Hair Wrapping Beauty and the Importance of Boundaries

It was amazing yesterday by the event for women who wrap hair.   I am still in shock and in recovery. To meet people who had the same ideas as me, and wanting to connect... It is too good to be true.
And the way the head of it wanted to get to know me... With total acceptance. I can hardly believe it. She said I would be a perfect person to be one of their saleswomen, because I have the personality they look for. Not pushy and kind and quiet.  I soo appreciated it. I am so used to being seen as too timid or too something, never what people want... When I mentioned how hard it was for me in the city I lived to be myself, because I am so much judged for my decisions because people value the opposite most of the time, she sighed and rolled her eyes like it was a problem here. She said she can not speak in this city because the people look at her as an alien or someone trying to do something illegal. That was why she has stressed that she was not out to say we were the only right way of being religious, and that we all had to let one another be themselves and chose what they wanted. If hair wrapping suits you, then you are welcome to join. I was in rapt attention loving her every word, that she noticed it and told me. This shows how our energy can be truly seen for what it is.

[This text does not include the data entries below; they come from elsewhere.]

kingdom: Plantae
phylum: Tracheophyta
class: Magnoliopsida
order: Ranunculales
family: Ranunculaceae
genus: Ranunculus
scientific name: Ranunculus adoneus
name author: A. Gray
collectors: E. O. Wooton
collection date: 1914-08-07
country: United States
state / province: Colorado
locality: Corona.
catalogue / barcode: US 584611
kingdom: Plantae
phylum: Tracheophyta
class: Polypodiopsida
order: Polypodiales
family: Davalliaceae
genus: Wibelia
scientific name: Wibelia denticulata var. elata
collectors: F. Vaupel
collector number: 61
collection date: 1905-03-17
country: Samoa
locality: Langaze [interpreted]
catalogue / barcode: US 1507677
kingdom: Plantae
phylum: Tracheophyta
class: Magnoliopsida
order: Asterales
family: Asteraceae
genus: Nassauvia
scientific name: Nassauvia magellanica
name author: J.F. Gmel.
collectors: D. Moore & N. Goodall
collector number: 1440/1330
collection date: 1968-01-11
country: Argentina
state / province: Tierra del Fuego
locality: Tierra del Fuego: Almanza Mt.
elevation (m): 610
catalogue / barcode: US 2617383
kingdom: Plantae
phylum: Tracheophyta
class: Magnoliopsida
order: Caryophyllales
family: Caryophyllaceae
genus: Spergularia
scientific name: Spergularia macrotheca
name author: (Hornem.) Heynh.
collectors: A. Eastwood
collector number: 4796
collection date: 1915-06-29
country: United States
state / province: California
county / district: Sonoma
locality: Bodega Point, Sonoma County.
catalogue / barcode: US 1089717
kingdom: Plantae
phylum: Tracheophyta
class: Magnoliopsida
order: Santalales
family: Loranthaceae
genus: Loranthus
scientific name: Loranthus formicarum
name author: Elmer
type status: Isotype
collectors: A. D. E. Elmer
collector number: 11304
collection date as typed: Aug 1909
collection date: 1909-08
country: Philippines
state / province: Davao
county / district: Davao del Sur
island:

Some highlights to what she said. She said she always loved covering her hair, because she had really gorgeous hair and everyone would focus on it first when they met her, so it was a relief to have it covered so that she could feel like her TRUE self mattered. She said women know that their inside matters and there is soo much more than their skin, and therefore we need to protect ourselves from being exploited. She said that when she went through a life and death medical issue and faced her mortality, she told herself that to leave this world without teaching people what she knew, her gift of hair wrapping, she would feel her life was a waste. I so appreciate how she said all us women have insecurities of ourselves, and have a hard time saying what is good about us. She said we need to start to do that more, and clean out the parts of us that we feel are bad and not worthy of our love. You could tell she truly meant it and her energy was calm.

I think it is so true that the world exploits women because we let ourselves be taken advantage over, by not protecting our inner beauty and letting our outer beauty rule. I heard a Rabbi say that modesty saves our marriages, because we keep it for our husband and keep our inner beauty sacred so people respect us. He also said that when we refer to ourselves, we are connected to our inner experiences, but in reference to our outer bodies we use an extra barrier to relate to it.

I also agreed that when I started wearing head wraps, I was more myself and felt free. I no longer was a copy of every one else, doing and acting like they did to "fit." That was from codependency and baby needs. She also said women know exactly what looks good on them, strangely, she finds, because we all know ourselves. I love this and it takes a load of pressure off having to follow others. She said that she doesn't think about what others will think and just wears what she feels. She is an introvert and loves to get dressed according to how she feels. I liked how I was able to feel comfortable and myself when I spoke to her, knowing we both valued acceptance and inner strength. She said women bring spiritually to the world, as we all know, and are a force to their homes.

I am excited with the friends I made, I feel it will strengthen me to be myself more when I have people who accept/validate me. It is a relief. The thing was, I found myself wasting some energy by talking to some people who did not resonate, and I felt not seen by. Such as a woman who was talking my ear off about how lovely it was when women can change their look with different colors and ways to wrap their hair, and I felt she was missing the point. I saw that a lot of us fake conversation and interest because we try too hard to seem polite, not to offend the other... But we end up cheating ourselves because we aren't authentic. I can feel when other people are not being true, and just filling in air nervously. Such as jittery screams of enthusiasm, and premature hugs. I see how awkward it is. I think the more confident about who you are, the less fake you will act. Because truly, nobody wants you to not be yourself, it makes them uncomfortable, unless they are narcissists and are not interested in the real you. It pulls your self respect down, and you lose your sense of direction due to trying too hard to be nice.

My mother was like this, ingraining in me that you had to think everyone was nice, and ignore your intuition of a bad vibe. So I didn't trust my gut to pick and chose who I wanted to really talk to, thinking everyone was equally good. This got further confused when a therapist told me that I had to be equally friendly with everyone, and that having one special friend was unhealthy... Without specifying that for me it was doing damage because I was emotionally needy and did not have the tools to trust myself to pick healthy friends. I now know that it is okay and normal for people to trust certain people more than others, and develop closer ties with ones you can gain from emotionally and spiritually.